→ **What is expected**:
In the excerpt on optional plan amendment provisions below, which section of the sample amendment is the full single sum payment provision to be added to?

→ **Excerpted passage**:
§ §

The following are optional provisions that may be added to Part I of the sample amendment:

Optional Provision to Allow Full Single Sum Payments for Participants and Beneficiaries Who Previously Could Only Elect Half Single Sums (to be added to Section 4(a)):

In addition, after the section 436 measurement date on which the limitation on prohibited payments under Section 1(a) ceases to apply to the plan, any participant or beneficiary who had an annuity starting date within the period during which that limitation applied to the plan is permitted to make a new election (within 90 days after the section 436 measurement date on which the limit ceases to apply or, if later, 30 days after receiving notice of the right to make such election) under which the form of benefit previously elected is modified at a new annuity starting date to be changed to a single sum payment for the remaining value of the participant or beneficiary’s benefit under the plan, subject to the other rules in this section of the plan and applicable requirements of § 401(a) of the Internal Revenue Code, including spousal consent.

§ §

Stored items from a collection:
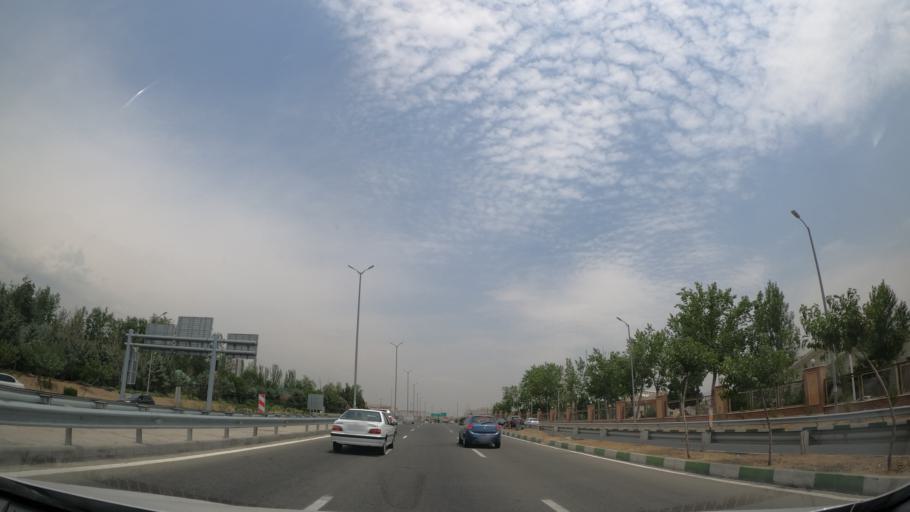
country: IR
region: Tehran
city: Shahr-e Qods
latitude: 35.7388
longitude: 51.2581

§ §

→ **Finished exercise**:
Section 4(a)